[Written instruction] Please turn the paragraph beginning "However, when I was in junior high" in the Fumi Yoshinaga interview below into a short bulleted list that keeps its main facts.

Manga Artist Fumi Yoshinaga Talks about Her Own Works and Changes in Society: Expanding Manga Expression

Fumi Yoshinaga is known for her big hits including Ōoku: The Inner Chambers, which depicts the rise and fall of the Tokugawa family in the world where the Ōoku becomes a harem of men serving the female shogun, Antique Bakery, a story about a bakery where only men work and What Did You Eat Yesterday?a slice of life series focusing on a gay couple. 

She has been an artist whose approach naturally values the notion of diversity as can be seen from a work in which women assume the reins of government instead of men, or a story of a gay couple serialized in youth manga magazines. However, she herself describes her own activities as simply depicting manga works that she wants to read.

In the interview book 仕事でも仕事じゃなくても 漫画とよしながふみ(Regardless of Whether Work or Not Work: Manga and Fumi Yoshinaga), released on July 26, she describes in detail her life trajectory from her childhood to the present. She says that she draws manga freely, but how did these works, which are somewhat socially conscious, come about? 

My student life was just like the life of hidden Christian

–You have drawn many works that questions gender roles of men and women, but are you particular about that?

Fumi Yoshinaga (Yoshinaga): I have never been particularly conscious of that. I have always just created stories I wanted to read. I think those stories just happened to be set up that way.

I think it’s only been five years or so since people came to appreciate my works in relation to the notion of diversity, probably due to the diffusion of the concept of LGBTQ, the fact that working all their lives has become so common for women, and many other social movements. 

If there are people who take my works seriously, I think that’s wonderful and I’m glad.

–You originally made a name for yourself by making fanzines of SLAM DUNK and BL magazines, how did you end up working on them?

Yoshinaga: Ever since I was a little girl, Patarillo! has been my favorite, so I enjoyed reading stories about male and male relationships. I didn’t think of it as a homosexual story at the time. I also loved reading Kaze to Ki no Uta (Poem of Wind and Trees) and Hi Izuru Tokoro no Tenshi (Emperor of the Land of the Rising Sun).

I first encountered doujinshi culture when I was in the first year of junior high school and a friend lent me a copy of a story about the relationship of Kojiro Hyuga and Ken Wakashimatsu from Captain Tsubasa. I was shocked because it was a very profound story. I couldn’t believe that they could come up with such a story from that major sports manga (laughs).

However, when I was in junior high and high school, bullying was a social problem, and I thought that if I stood out, I would be bullied. So I tried my best to hide the fact that I was an otaku so that it would not be obvious. Although I read major popular manga to keep up with everyone, I tried to avoid talking about the manga I really liked outwardly.

[Extracted material]
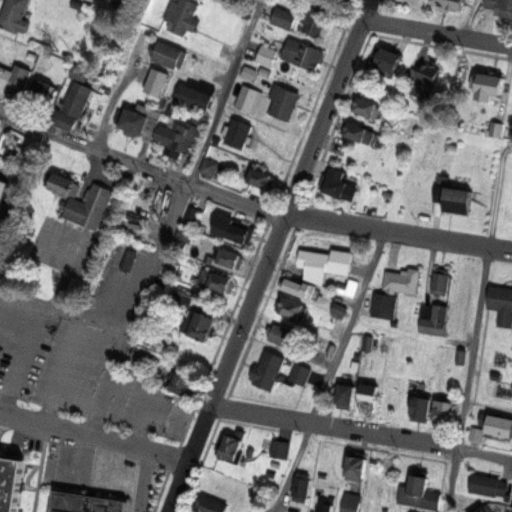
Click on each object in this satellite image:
building: (448, 3)
building: (449, 5)
building: (501, 7)
building: (499, 8)
building: (13, 14)
building: (182, 15)
building: (16, 17)
building: (182, 17)
building: (285, 17)
building: (285, 19)
building: (317, 19)
road: (468, 19)
building: (316, 21)
road: (437, 33)
building: (303, 53)
building: (168, 54)
building: (268, 54)
building: (304, 55)
building: (169, 56)
building: (267, 56)
building: (390, 58)
building: (389, 61)
building: (249, 73)
road: (123, 74)
building: (6, 76)
building: (13, 78)
building: (424, 78)
building: (157, 80)
building: (156, 83)
building: (424, 85)
building: (492, 86)
building: (492, 88)
building: (43, 91)
road: (223, 92)
building: (194, 95)
building: (78, 96)
building: (195, 96)
building: (249, 98)
building: (249, 100)
building: (285, 100)
building: (285, 102)
building: (74, 106)
building: (368, 106)
building: (368, 108)
building: (135, 120)
building: (138, 121)
building: (362, 131)
building: (239, 132)
building: (239, 134)
building: (361, 134)
road: (67, 137)
building: (175, 138)
building: (177, 139)
road: (508, 146)
building: (210, 167)
building: (211, 169)
building: (265, 177)
building: (263, 179)
building: (336, 182)
building: (63, 184)
building: (338, 184)
building: (454, 198)
building: (453, 199)
building: (81, 202)
building: (90, 206)
building: (191, 217)
road: (320, 221)
building: (237, 229)
building: (236, 231)
building: (227, 255)
road: (267, 255)
building: (128, 258)
building: (228, 258)
building: (326, 263)
building: (325, 265)
road: (62, 279)
building: (218, 280)
building: (440, 280)
building: (463, 280)
building: (403, 281)
building: (404, 281)
building: (218, 283)
building: (463, 283)
building: (440, 284)
building: (298, 287)
building: (300, 289)
building: (502, 303)
building: (385, 306)
building: (502, 306)
building: (291, 307)
building: (385, 307)
road: (24, 308)
road: (133, 308)
building: (290, 310)
road: (89, 315)
building: (434, 319)
building: (435, 321)
building: (203, 325)
building: (201, 327)
road: (474, 330)
building: (284, 336)
building: (283, 337)
road: (17, 362)
parking lot: (74, 364)
road: (328, 370)
building: (278, 371)
building: (278, 373)
road: (60, 377)
building: (184, 383)
building: (181, 384)
building: (347, 396)
building: (369, 398)
building: (370, 399)
building: (422, 408)
building: (422, 410)
building: (443, 412)
building: (445, 413)
road: (141, 421)
building: (500, 424)
building: (497, 426)
road: (360, 431)
building: (475, 434)
road: (93, 438)
building: (230, 446)
building: (280, 447)
building: (230, 449)
building: (280, 450)
building: (357, 467)
road: (39, 469)
building: (357, 469)
road: (144, 482)
building: (12, 484)
building: (489, 484)
building: (11, 485)
building: (302, 486)
building: (488, 487)
building: (302, 489)
building: (419, 492)
building: (420, 495)
building: (351, 502)
building: (86, 503)
building: (352, 503)
building: (87, 504)
building: (211, 504)
building: (214, 506)
building: (327, 507)
building: (482, 510)
building: (483, 510)
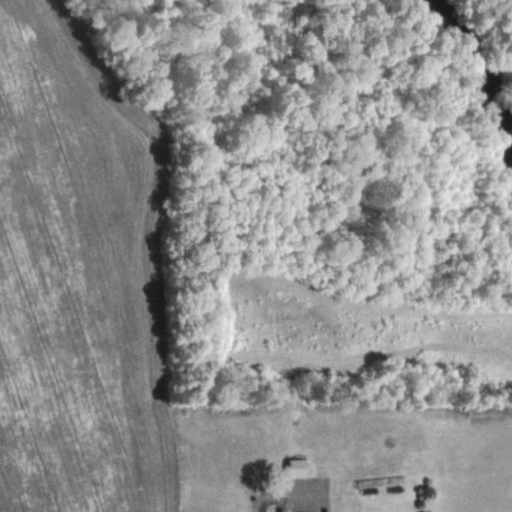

[Solved exercise]
- In junior high and high school, bullying was a social problem, and she thought that standing out would get her bullied.
- She tried hard to hide that she was an otaku.
- She read major popular manga to keep up with everyone.
- She avoided talking openly about the manga she really liked.